That level of impoverishment has not been seen in the country since 2005 and the economy is facing significant risks of collapse, the United Nations Development Program (UNDP) stated in his report, COVID-19, coup and poverty: aggravating negative shocks and their impact on human development in Myanmar.
Second @UNDP_Myanmar new report, up to 25 million people in Myanmar could live below the national poverty line by early 2022, a level of impoverishment not seen since 2005, due to the combined effects of # COVID-19 and the political crisis.
– UNDP Asia Pacific (@UNDPasiapac) April 30, 2021
“In the space of 12 years, from 2005 to 2017, Myanmar has managed to almost halve the number of people living in poverty. However, the challenges of the past 12 months have put all these hard-earned development gains at risk “, Achim Steiner, UNDP Administrator, She said.
“Without functioning democratic institutions, Myanmar faces a tragic and avoidable relapse to levels of poverty that have not been seen for a generation.”
The study also found that because economic, health and political crises affect people and communities differently, vulnerable groups are more likely to suffer, which is particularly relevant for internally displaced persons (IDPs) and ethnic minorities. , especially the Rohingya community.
According to the report, by the end of 2020, 83 percent of Burmese households reported that their income had, on average, been reduced by almost half as a result of the pandemic. As a result, the number of people living below the poverty line is estimated to have increased by 11 percent.
The situation worsened further with 1 February military acquisition and the resulting security and human rights crisis, with projections pointing to a further 12% increase in poverty as a result.
Over the next three months, over 750 people – including children – we are reported being killed by the security forces in a brutal repression during the pro-democracy protests, countless others were injured and thousands arrested.
In addition, clashes between Myanmar security forces and regional armed groups have led to new displacements in several parts of the country, as well as forcing many to seek refuge outside its borders.
Before the latest crises, nearly one million people in Myanmar (identified in early 2021) are in need of humanitarian assistance and protection.
Women, children, small businesses hit hardest
According to the study, women and children are feared to bear the brunt, with more than half of Myanmar’s children expected to live in poverty within a year.

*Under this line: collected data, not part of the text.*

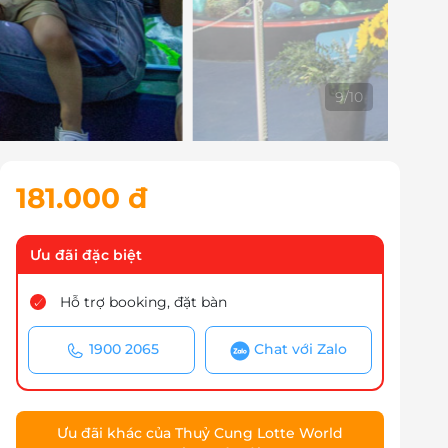
10
/
10
181.000 đ
Ưu đãi đặc biệt
Hỗ trợ booking, đặt bàn
1900 2065
Chat với Zalo
Ưu đãi khác của Thuỷ Cung Lotte World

Urban poverty is also expected to triple as the worsening security situation continues to affect supply chains and hinder the movement of people, services and commodities. Small businesses, which provide most of the jobs and incomes for the poorest segments of the urban population, have been hit hard, UNDP said.

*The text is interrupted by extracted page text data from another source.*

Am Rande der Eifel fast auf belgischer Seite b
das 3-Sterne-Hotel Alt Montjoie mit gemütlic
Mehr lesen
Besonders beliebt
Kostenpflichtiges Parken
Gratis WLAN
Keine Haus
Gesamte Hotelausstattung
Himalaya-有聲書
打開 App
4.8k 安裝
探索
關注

He also added that pressures on the country’s currency, the Kyat, have increased the price of imports and energy, while the volume of maritime trade is estimated to have fallen by between 55 and 64 percent.
At the same time, the country’s banking system remains paralyzed, resulting in a shortage of money, limiting access to social welfare payments and preventing troubled families from much-needed remittances.

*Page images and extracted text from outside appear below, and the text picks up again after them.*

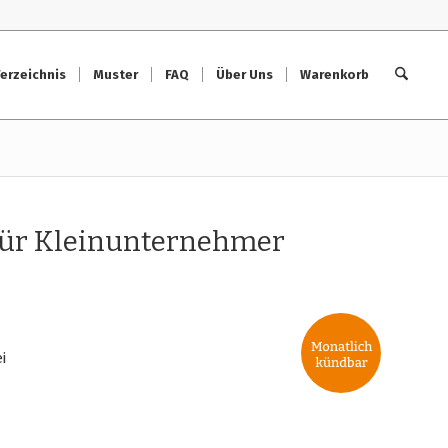
erzeichnis
Muster
FAQ
Über Uns
Warenkorb
für Kleinunternehmer
i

Urgent corrective actions needed
The report also noted that without swift corrective action on economic, social, political and human rights protection policies, Myanmar’s efforts to achieve the Sustainable Development Goals (SDGs) by 2030 could be derailed.
As a terrible and complex situation develops – characterized not only in humanitarian terms but also as a profound crisis of development, democratization and human rights – and circumstances worsen, international support will play an important role in safeguarding the well-being of the people of Myanmar, he added.